— ACTIVITY —
Wherever "status" turns up in the entries, copy out the line that holds it.

[AVAILABLE DATA]

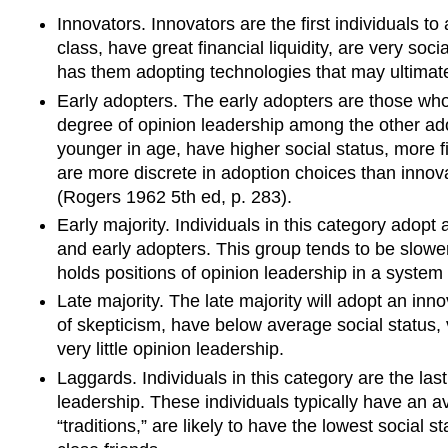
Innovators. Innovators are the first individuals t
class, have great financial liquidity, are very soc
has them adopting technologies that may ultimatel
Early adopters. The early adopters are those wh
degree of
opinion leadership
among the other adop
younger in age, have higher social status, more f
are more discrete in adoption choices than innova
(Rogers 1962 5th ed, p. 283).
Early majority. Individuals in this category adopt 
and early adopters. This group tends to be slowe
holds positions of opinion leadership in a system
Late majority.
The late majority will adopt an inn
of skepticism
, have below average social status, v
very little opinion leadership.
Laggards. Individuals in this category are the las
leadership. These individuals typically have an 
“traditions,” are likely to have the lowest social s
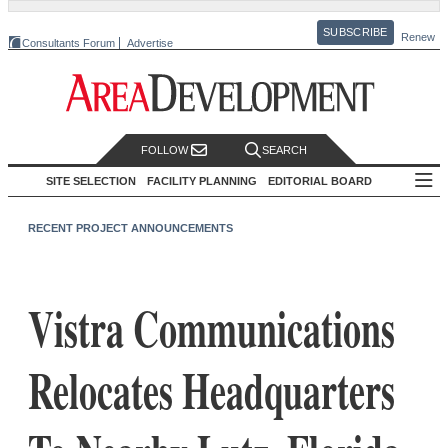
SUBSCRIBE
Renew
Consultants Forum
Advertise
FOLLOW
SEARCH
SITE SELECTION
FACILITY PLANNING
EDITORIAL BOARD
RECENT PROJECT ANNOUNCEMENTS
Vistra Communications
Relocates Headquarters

[/AVAILABLE DATA]

— YOUR RESPONSE —
younger in age, have higher social status, more f
, have below average social status, v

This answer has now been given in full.